TASK BRIEF: Return each record word for word, keeping none of its pictures.

INFORMATION PROVIDED:

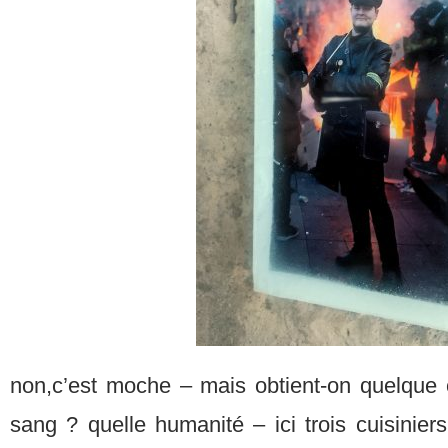
non,c’est moche – mais obtient-on quelque
sang ? quelle humanité – ici trois cuisinier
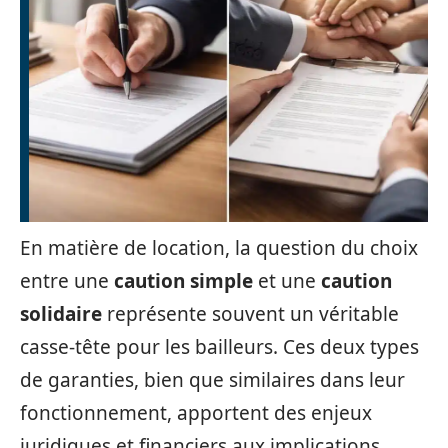
En matière de location, la question du choix
entre une
caution simple
et une
caution
solidaire
représente souvent un véritable
casse-tête pour les bailleurs. Ces deux types
de garanties, bien que similaires dans leur
fonctionnement, apportent des enjeux
juridiques et financiers aux implications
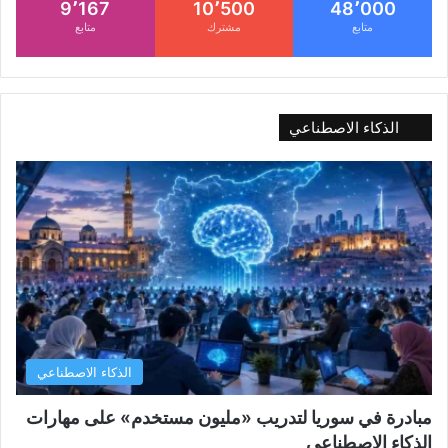
9٬167
10٬500
48٬000
متابع
مشترك
متابع
الذكاء الاصطناعي
الذكاء الاصطناعي
مبادرة في سوريا لتدريب «مليون مستخدم» على مهارات
الذكاء الاصطناعي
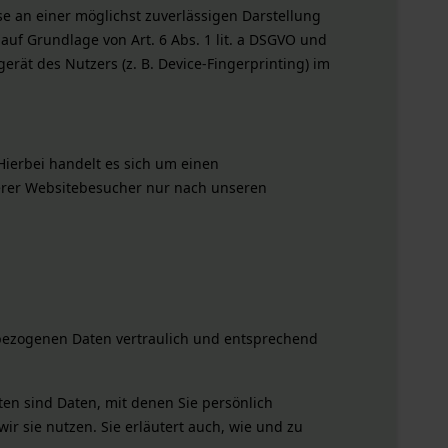
se an einer möglichst zuverlässigen Darstellung
auf Grundlage von Art. 6 Abs. 1 lit. a DSGVO und
erät des Nutzers (z. B. Device-Fingerprinting) im
ierbei handelt es sich um einen
serer Websitebesucher nur nach unseren
nbezogenen Daten vertraulich und entsprechend
n sind Daten, mit denen Sie persönlich
ir sie nutzen. Sie erläutert auch, wie und zu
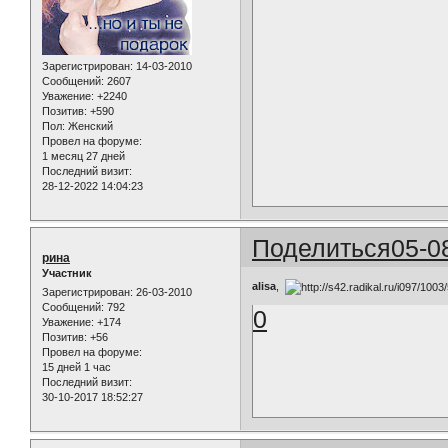
Зарегистрирован
: 14-03-2010
Сообщений:
2607
Уважение:
+2240
Позитив:
+590
Пол:
Женский
Провел на форуме:
1 месяц 27 дней
Последний визит:
28-12-2022 14:04:23
Поделиться
05-0
рина
Участник
alisa
,
Зарегистрирован
: 26-03-2010
Сообщений:
792
0
Уважение:
+174
Позитив:
+56
Провел на форуме:
15 дней 1 час
Последний визит:
30-10-2017 18:52:27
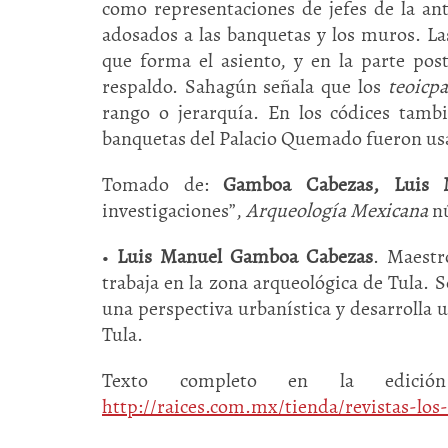
como representaciones de jefes de la ant
adosados a las banquetas y los muros. L
que forma el asiento, y en la parte pos
respaldo. Sahagún señala que los
teoicpa
rango o jerarquía. En los códices tamb
banquetas del Palacio Quemado fueron usad
Tomado de:
Gamboa Cabezas, Luis 
investigaciones”,
Arqueología Mexicana
nú
•
Luis Manuel Gamboa Cabezas
. Maestr
trabaja en la zona arqueológica de Tula. S
una perspectiva urbanística y desarrolla u
Tula.
Texto completo en la edición
http://raices.com.mx/tienda/revistas-los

SOLUTION BELOW:
non,c’est moche – mais obtient-on quelque
sang ? quelle humanité – ici trois cuisinier
En matière de location, la question du choix
entre une
caution simple
et une
caution
solidaire
représente souvent un véritable
casse-tête pour les bailleurs. Ces deux types
de garanties, bien que similaires dans leur
fonctionnement, apportent des enjeux
juridiques et financiers aux implications
9٬167
10٬500
48٬000
متابع
مشترك
متابع
الذكاء الاصطناعي
الذكاء الاصطناعي
مبادرة في سوريا لتدريب «مليون مستخدم» على مهارات
الذكاء الاصطناعي
se an einer möglichst zuverlässigen Darstellung
auf Grundlage von Art. 6 Abs. 1 lit. a DSGVO und
erät des Nutzers (z. B. Device-Fingerprinting) im
ierbei handelt es sich um einen
serer Websitebesucher nur nach unseren
nbezogenen Daten vertraulich und entsprechend
n sind Daten, mit denen Sie persönlich
ir sie nutzen. Sie erläutert auch, wie und zu
Зарегистрирован
: 14-03-2010
Сообщений:
2607
Уважение:
+2240
Позитив:
+590
Пол:
Женский
Провел на форуме:
1 месяц 27 дней
Последний визит:
28-12-2022 14:04:23
Поделиться
05-0
рина
Участник
alisa
,
Зарегистрирован
: 26-03-2010
Сообщений:
792
0
Уважение:
+174
Позитив:
+56
Провел на форуме:
15 дней 1 час
Последний визит:
30-10-2017 18:52:27
como representaciones de jefes de la ant
adosados a las banquetas y los muros. L
que forma el asiento, y en la parte pos
respaldo. Sahagún señala que los
teoicpa
rango o jerarquía. En los códices tamb
banquetas del Palacio Quemado fueron usad
Tomado de:
Gamboa Cabezas, Luis 
investigaciones”,
Arqueología Mexicana
nú
•
Luis Manuel Gamboa Cabezas
. Maestr
trabaja en la zona arqueológica de Tula. S
una perspectiva urbanística y desarrolla u
Tula.
Texto completo en la edición
http://raices.com.mx/tienda/revistas-los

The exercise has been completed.